Yesterday, I blogged about The Falling Man and my recollections of 9/11. Today, I stumbled across a blog written about the massive outpouring of support after the attack. As Senator Rob Portman was recalling his wife's trip back to Ohio and the Search and Rescue Team she passed on their way to Ground Zero, I remembered the many volunteers who went to New York from Florida in the wake of the 9/11 terrorist attack.
Yesterday, I told my story of watching the horror unfold on television and how I was working for the government in Tallahassee. Well, fast forward just a couple of months and I had been rehired by the Florida Division of Emergency Management to serve as their spokesperson. I had the privilege of speaking with many a volunteer who had just returned from the devastation at Ground Zero. Some of them had served in the Salvation Army tent kitchens, ensuring that volunteers and first responders had a hot meal after long, laborious hours of combing the wreckage.
While I don't recall offhand the total number of volunteers we sent from Florida, I do know that Search and Rescue was another group of willing volunteers. The urban S&R teams would painstakingly navigate twisted steel and dig through feet of ash and rubble just to search for survivors and recover barely recognizable remains with the help of specially-trained canines. Those volunteers were just as much heroes as the first responders who gave all to save their neighbor.
I remember wishing I could go with one of the Florida teams, if just to serve a few meals or hand out bottled water. I had so much respect for my colleagues in Tallahassee who dropped everything and went for weeks on end to serve in New York City. Alas, I had a four-month-old baby at home and a wife who couldn't sleep. There was no way I was leaving them for 6-8 weeks.

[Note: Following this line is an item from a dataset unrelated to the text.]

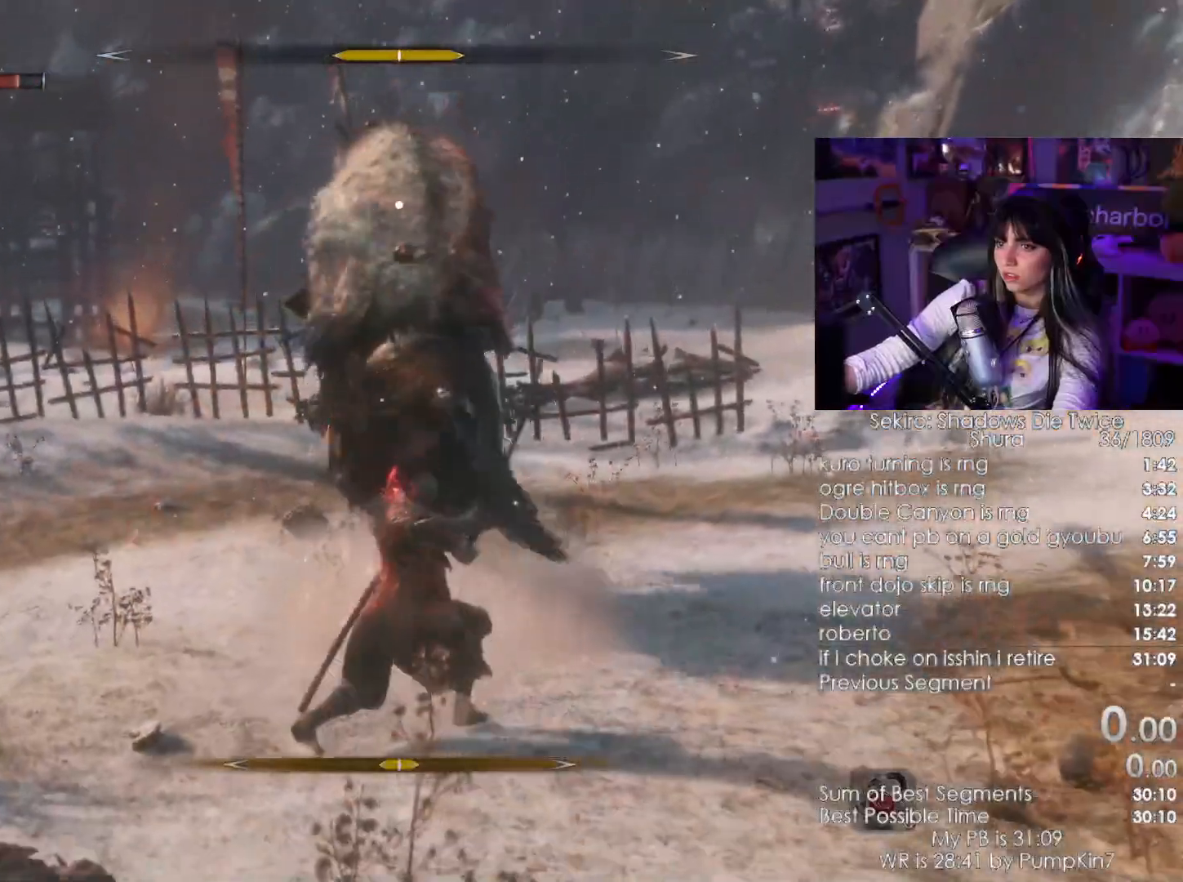
{"keys": ["d", "w"], "mouse": [], "events": []}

Still, the memories of the days, weeks and months after 9/11 are vivid for me. I'll admit that I had grown complacent, choosing not to reflect on the horrible images that had bombarded me through television and online news outlets in 2001. But since yesterday, I cannot get them out of my head, so I designed the collage at the top of this blog post. It reminds of the phrase that was our nation's mantra in the waning months of that year. Let us never forget.